I don’t tell them about the sessions staring at dashboards. I don’t tell them about the credit card confirmations. I don’t tell them about the tactical use of growth services to jumpstart the momentum that the algorithm refused to provide.
By hiding the tools, we make the “impossible boss” look beatable, which only ensures that the next person who tries will feel like even more of a failure when they inevitably hit the wall. We are protecting a narrative that only benefits the platforms. The platforms love it when we pretend the algorithm is a meritocracy.
The Bridge in the Canyon
I remember a specific night, about ago. I was at 477 followers. I had been there for a year. I was ready to quit. I felt like I was shouting into a canyon and not even getting an echo back. I finally broke down and looked for help.
I found a service, I paid the fee, and within 7 days, the “echo” started to happen. Real people started showing up because the “numbers” told them I was worth watching. The artificial growth acted as a catalyst for the organic growth. It was a bridge. And yet, I haven’t mentioned that bridge to a single person until now.
We are so afraid of being called “fakes” that we would rather burn out in obscurity than admit we used a ladder to get over the wall. We’ve turned “organic” into a religion, forgetting that even the most organic garden in the world requires fertilizer, a fence to keep the deer out, and someone willing to get their hands dirty in the middle of the night.
I think about Eva S. again. She’s probably awake too, tweaking some variable in a spreadsheet that will make a thousand people scream at their televisions tomorrow. She isn’t worried about being “authentic.” She’s worried about the experience. She’s worried about the flow. She knows that the mechanics are just a means to an end.
Maybe it’s time we stop apologizing for the mechanics of our own success. Maybe the shame isn’t in using the tools; the shame is in the lie that we didn’t need them. I am tired of the three-step payment confirmations being the only time I acknowledge the reality of my business. I am tired of the social tax.
I’m going to try to go to bed again. It’s now. The dashboard is still blue, the numbers are still there, and the world hasn’t ended because I admitted the truth. The algorithm didn’t find me because I was a saint of “consistency.” It found me because I stopped waiting for permission to be seen and started building the visibility myself.

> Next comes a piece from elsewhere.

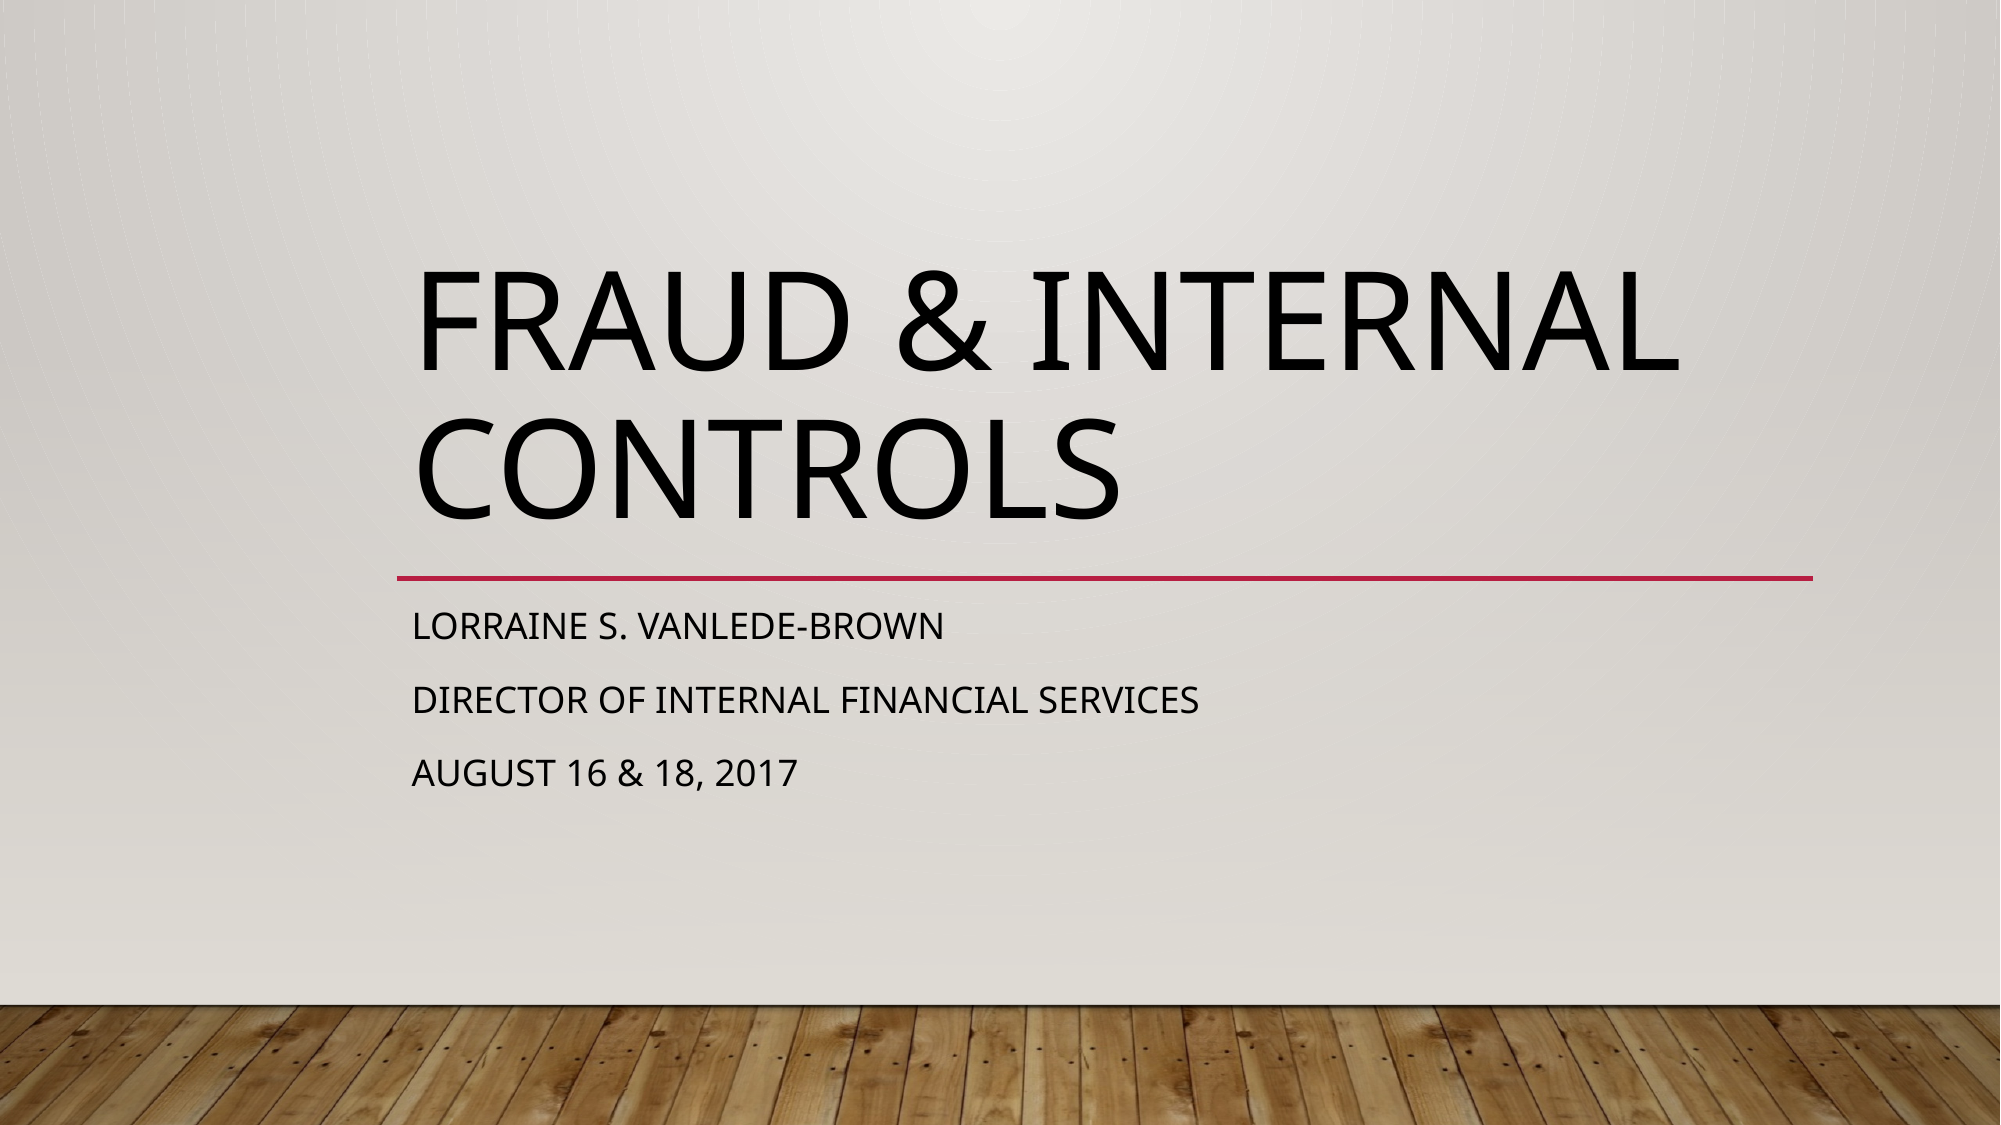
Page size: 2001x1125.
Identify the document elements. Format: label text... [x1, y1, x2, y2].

If that makes me a customer of the “unspoken,” then so be it. At least I’m a customer who’s still in the game, unlike the thousands who quit because they believed the lie that the boss fight was fair. It never was. It was always a balance of math, psychology, and the tools you’re too embarrassed to put in your credits.
I’ll probably wake up tomorrow and delete half of this. I’ll go back to the “just be yourself” mantra because it’s safer. It’s the brand-friendly version of the truth. But for tonight, at least, the 47 viewers and I know better. We know that behind every “natural” success is a series of very deliberate, very expensive, and very quiet decisions. And maybe, just maybe, that’s the most authentic thing about any of this.